From 1st September 2025, the new failure to prevent fraud (FTPF) offence takes effect. It marks a shift: fraud prevention is no longer just about protecting your business from being a victim. It is about preventing fraud committed for your benefit.
Under section 199 of the Economic Crime and Corporate Transparency Act 2023, a large organisation will be criminally liable if an ‘associated person’ commits one of nine fraud offences intending to benefit the organisation or a client it serves.
The only defence? Showing your organisation had ‘reasonable procedures’ to prevent it.
Who counts as an ‘associated person’?
Not just employees.

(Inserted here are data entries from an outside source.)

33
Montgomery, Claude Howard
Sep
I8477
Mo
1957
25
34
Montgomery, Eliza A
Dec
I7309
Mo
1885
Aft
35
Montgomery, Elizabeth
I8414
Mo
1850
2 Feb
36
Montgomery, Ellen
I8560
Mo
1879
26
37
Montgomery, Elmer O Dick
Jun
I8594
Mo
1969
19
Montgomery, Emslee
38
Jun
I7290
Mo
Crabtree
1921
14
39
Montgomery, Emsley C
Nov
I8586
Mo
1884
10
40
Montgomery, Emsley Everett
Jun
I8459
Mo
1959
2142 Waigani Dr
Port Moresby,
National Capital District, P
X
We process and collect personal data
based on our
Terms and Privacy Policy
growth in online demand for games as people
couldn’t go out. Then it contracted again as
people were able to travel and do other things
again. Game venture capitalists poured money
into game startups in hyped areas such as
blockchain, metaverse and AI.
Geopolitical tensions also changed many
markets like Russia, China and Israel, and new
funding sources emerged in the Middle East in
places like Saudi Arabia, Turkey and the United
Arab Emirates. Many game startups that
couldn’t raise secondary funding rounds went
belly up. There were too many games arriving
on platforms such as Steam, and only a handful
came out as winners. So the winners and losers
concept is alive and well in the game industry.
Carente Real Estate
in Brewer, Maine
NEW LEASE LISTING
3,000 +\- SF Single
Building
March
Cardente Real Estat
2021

The definition extends to contractors, temporary hires, subsidiaries, and third parties acting on the organisation’s behalf.
That means a sales agent, outsourced onboarding provider, or overseas subsidiary could put your organisation in the frame. Leaders cannot assume fraud risk sits neatly inside the payroll boundary.
What are leaders’ responsibilities?
The Home Office guidance outlines six key principles: top-level commitment, risk assessment, proportionate procedures, due diligence, effective communication/training, and regular monitoring/review. Each requires board-level oversight, not just compliance box-ticking:
- Top-level commitment: regulators will look at whether leaders visibly backed the fraud prevention agenda. In resources, messaging and incentives.
- Risk assessment: fraud risk is not confined to finance. Hiring, sales practices, procurement, and overseas operations all need scrutiny. Documented decisions matter.
- Policies and procedures: anti-fraud measures should appear throughout the organisation’s rulebook, from disciplinary codes to onboarding suppliers.
- Due diligence: third parties acting on your behalf are in scope. Contracts, monitoring and vetting must reflect that.
- Communication and training: leaders set the tone, but middle managers carry the message. Training must be role-specific and credible.
- Monitoring and review: fraud evolves. You should review your procedures regularly, with board-level visibility of findings.
Do you have blind spots?
- Delegating it away: FTPF is not just compliance’s problem. It will test leadership accountability.
- Third-party risk: contractors, agents and subsidiaries may be your weakest link.
- Cultural drift: a ‘win at all costs’ environment, plus weak whistleblowing processes, is an open invitation.
- Extraterritorial reach: overseas staff and operations can still trigger UK liability.
Are you working across functions?
Fraud risk will not be solved in silos. Boards should mandate cross-functional working groups. Compliance, finance, human resources (HR), legal and operations each own a piece of the puzzle.
- Compliance designs frameworks and monitoring.
- Finance aligns incentives and financial controls.
- HR vets, trains and shapes culture.
- Legal ensures contracts and governance reflect FTPF risk.
- Operations manages third-party exposure.
If any function is absent, the ‘reasonable procedures’ defence weakens.
What about whistleblowing?
Policies on paper will not satisfy the Serious Fraud Office. Culture is the test. Ask:
- Do our people believe it is safe to blow the whistle and that we will do something about it?
- Do our leaders talk about preventing fraud as part of performance, not compliance jargon?
- Do our reward systems balance results with integrity?
If the answers are weak, so is the defence.
Communication without legalese
Executives do not need to terrify managers with ‘criminal liability’ slides. The point is simpler:
- We want to win business the right way.
- This protects the organisation and its people.
- If in doubt, speak up early.
Leaders must model this language and ensure it is consistently cascaded.
How would you cope in these situations?
- Sales: a high-performing sales representative inflates pipeline numbers to hit targets. Would your controls catch it?
- Third-party onboarding: a contractor cuts corners on client checks, exposing you to fraud risk. Is oversight in place?
- Remote staff: an overseas employee misleads a UK customer. FTPF still bites if there is a UK link. Are you checking?
What is the takeaway?
FTPF shifts liability from ‘bad apples’ to the organisation. For senior leaders, the message is clear: preventing fraud must be woven into governance, culture and operations.
The law is blunt: if you do not prevent it, you own it.